## BEGIN PAGE TEXT
Slash the costs of semiconductor design by up to 80% using Amazon EC2 Spot Instances

The challenges of semiconductor design in the cloud

In semiconductor design, the cornerstone of all modern electronics, precision meets the cutting edge of technology. Designing the chips that power the devices of our daily lives is an intricate process, one which requires billions of calculations, simulations, and verifications—all within parameters measured in nanometers and picoseconds and using vast amounts of computing power.

Faced with these constraints, companies face several significant challenges when implementing electronic design automation (EDA) solutions both in the cloud and on premises:

Cost management: Migrating to the cloud can cause sticker shock due to high initial costs. However, calculations based on traditional on-premises data centers often omit expenses associated with the computing unit. With a cloud service, rent, heating, cooling, staffing, and maintenance are all bundled into the pricing. Thus, by contrast with on-premises solutions, cloud solutions transform capital expenditure into operational expenditure, allowing companies to access the latest hardware and maintain cutting-edge performance without marginal investment.
Hybrid cloud strategy:Many companies adopt a hybrid approach, utilizing cloud resources for burst computing with a view to managing costs effectively. This strategy, while cost efficient, produces complexities in resource allocation and the maintenance of operational consistency across on-premises and cloud environments.
## END PAGE TEXT
## BEGIN EXCERPTED DATA
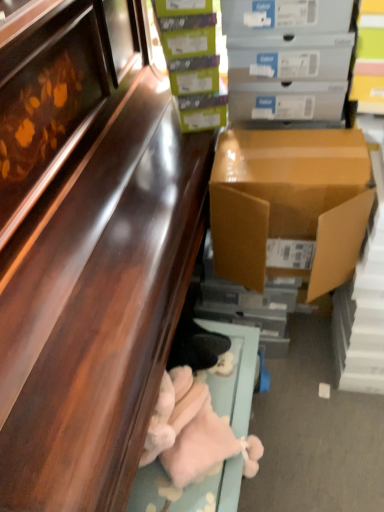
Question: Does green matte box at upper center, arranged as the 2th box when viewed from the top, appear on the left side of shiny brown cabinet at lower left?

Choices:
 (A) no
 (B) yes

Answer: (A)

Question: Does green matte box at upper center, placed as the second box when sorted from bottom to top, have a greater width compared to shiny brown cabinet at lower left?

Choices:
 (A) yes
 (B) no

Answer: (B)

Question: Can you confirm if green matte box at upper center, arranged as the 2th box when viewed from the top, is thinner than shiny brown cabinet at lower left?

Choices:
 (A) no
 (B) yes

Answer: (B)

Question: Does green matte box at upper center, arranged as the 2th box when viewed from the top, have a smaller size compared to shiny brown cabinet at lower left?

Choices:
 (A) no
 (B) yes

Answer: (B)

Question: From the image's perspective, is green matte box at upper center, arranged as the 2th box when viewed from the top, beneath shiny brown cabinet at lower left?

Choices:
 (A) no
 (B) yes

Answer: (A)

Question: In the image, is matte gray cardboard box at upper right, placed as the first box when sorted from top to bottom, on the left side or the right side of brown cardboard box at right, placed as the third box when sorted from top to bottom?

Choices:
 (A) left
 (B) right

Answer: (B)

Question: Looking at their shapes, would you say matte gray cardboard box at upper right, placed as the first box when sorted from top to bottom, is wider or thinner than brown cardboard box at right, placed as the third box when sorted from top to bottom?

Choices:
 (A) wide
 (B) thin

Answer: (B)

Question: Is point (230, 20) closer or farther from the camera than point (226, 215)?

Choices:
 (A) closer
 (B) farther

Answer: (A)

Question: From the image's perspective, is matte gray cardboard box at upper right, placed as the first box when sorted from top to bottom, positioned above or below brown cardboard box at right, placed as the third box when sorted from top to bottom?

Choices:
 (A) above
 (B) below

Answer: (A)

Question: Considering their positions, is shiny brown cabinet at lower left located in front of or behind fluffy pink stuffed animal at lower center?

Choices:
 (A) front
 (B) behind

Answer: (A)

Question: Is point (150, 74) closer or farther from the camera than point (249, 366)?

Choices:
 (A) closer
 (B) farther

Answer: (B)

Question: From a real-world perspective, is shiny brown cabinet at lower left above or below fluffy pink stuffed animal at lower center?

Choices:
 (A) above
 (B) below

Answer: (A)

Question: In terms of width, does shiny brown cabinet at lower left look wider or thinner when compared to fluffy pink stuffed animal at lower center?

Choices:
 (A) thin
 (B) wide

Answer: (B)

Question: Considering the positions of shiny brown cabinet at lower left and matte gray cardboard box at upper right, which is the 3th box in bottom-to-top order, in the image, is shiny brown cabinet at lower left taller or shorter than matte gray cardboard box at upper right, which is the 3th box in bottom-to-top order,?

Choices:
 (A) short
 (B) tall

Answer: (B)

Question: Is point pos(104,465) closer or farther from the camera than point pos(332,69)?

Choices:
 (A) closer
 (B) farther

Answer: (A)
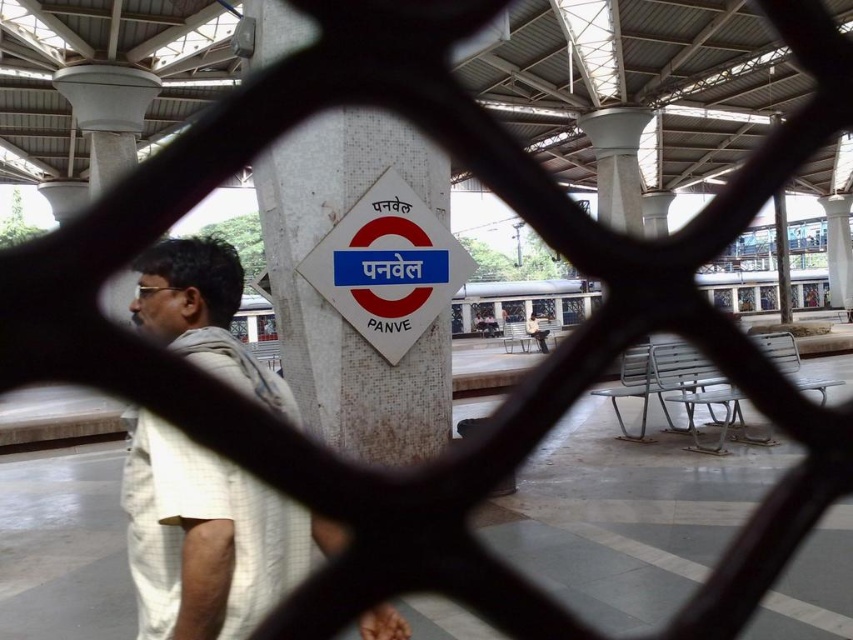
Who is positioned more to the left, white plastic sign at center or metallic pole at right?

From the viewer's perspective, white plastic sign at center appears more on the left side.

Can you confirm if white plastic sign at center is positioned to the right of metallic pole at right?

In fact, white plastic sign at center is to the left of metallic pole at right.

Where is `white plastic sign at center`? white plastic sign at center is located at coordinates (387, 266).

Is white cotton shirt at left above metallic pole at right?

Actually, white cotton shirt at left is below metallic pole at right.

Can you confirm if white cotton shirt at left is taller than metallic pole at right?

In fact, white cotton shirt at left may be shorter than metallic pole at right.

Which is behind, point (184, 540) or point (784, 292)?

The point (784, 292) is behind.

Locate an element on the screen. white cotton shirt at left is located at coordinates (207, 538).

Can you confirm if white mosaic tile sign at center is thinner than metallic pole at right?

Yes.

Is point (318, 292) behind point (775, 221)?

No.

The image size is (853, 640). I want to click on white mosaic tile sign at center, so click(x=331, y=307).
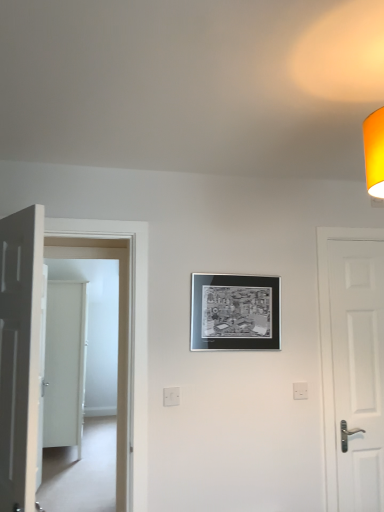
Question: In the image, is white plastic electric outlet at lower center, the first electric outlet when ordered from right to left, on the left side or the right side of white glossy door at left, which is the 3th door in back-to-front order?

Choices:
 (A) right
 (B) left

Answer: (A)

Question: From their relative heights in the image, would you say white plastic electric outlet at lower center, the first electric outlet when ordered from right to left, is taller or shorter than white glossy door at left, positioned as the third door in left-to-right order?

Choices:
 (A) tall
 (B) short

Answer: (B)

Question: Considering the real-world distances, which object is closest to the white glossy door at left, the 2th door in the front-to-back sequence?

Choices:
 (A) white matte door at left, which is the first door from front to back
 (B) white plastic electric outlet at center, which is the 1th electric outlet from left to right
 (C) white plastic electric outlet at lower center, which is counted as the first electric outlet, starting from the back
 (D) white matte door at right, the second door in the back-to-front sequence
 (E) white matte door at left, which appears as the 1th door when viewed from the left

Answer: (B)

Question: Which object is positioned farthest from the white plastic electric outlet at lower center, the 2th electric outlet viewed from the front?

Choices:
 (A) white plastic electric outlet at center, marked as the 1th electric outlet in a front-to-back arrangement
 (B) metallic silver picture frame at center
 (C) white matte door at right, acting as the first door starting from the right
 (D) white glossy door at left, the 2th door when ordered from right to left
 (E) white matte door at left, the 4th door positioned from the back

Answer: (E)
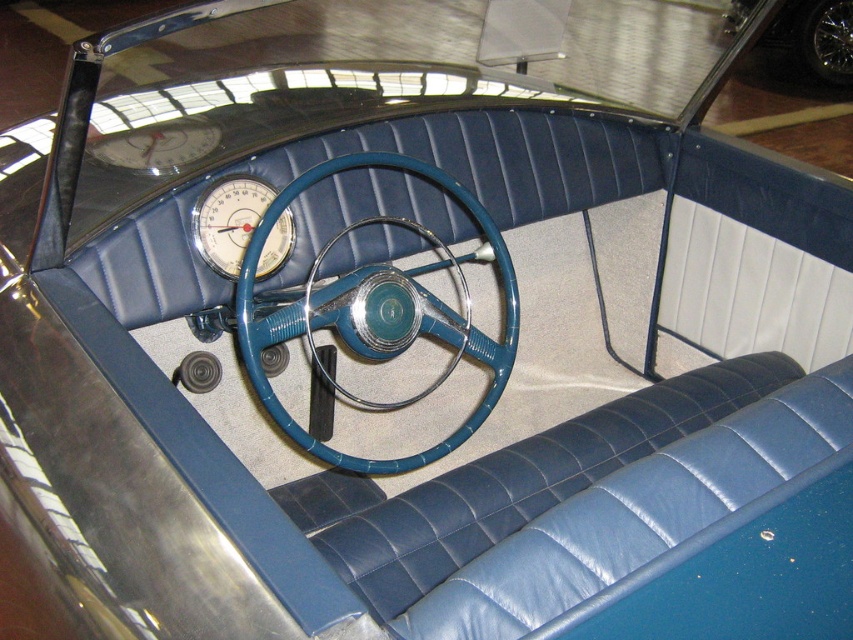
## END EXCERPTED DATA
- SET TASKS
A: In the article on semiconductor design costs, what does a cloud service bundle into its pricing?
B: Reproduce part of the article on semiconductor design costs word for word, starting with "Hybrid cloud strategy:Many" and going on through "and cloud environments.".
C: Summarize the article on semiconductor design costs in two sentences.

- ANSWERS TO EACH TASK
A: Rent, heating, cooling, staffing, and maintenance.

B:
Hybrid cloud strategy:Many companies adopt a hybrid approach, utilizing cloud resources for burst computing with a view to managing costs effectively. This strategy, while cost efficient, produces complexities in resource allocation and the maintenance of operational consistency across on-premises and cloud environments.

C: Semiconductor design demands billions of calculations, simulations, and verifications and vast computing power, which creates significant challenges for companies implementing EDA solutions in the cloud and on premises. Cloud services can bring high initial costs, but they bundle rent, heating, cooling, staffing, and maintenance into pricing and turn capital expenditure into operational expenditure, while a hybrid approach that uses the cloud for burst computing controls costs but complicates resource allocation and operational consistency.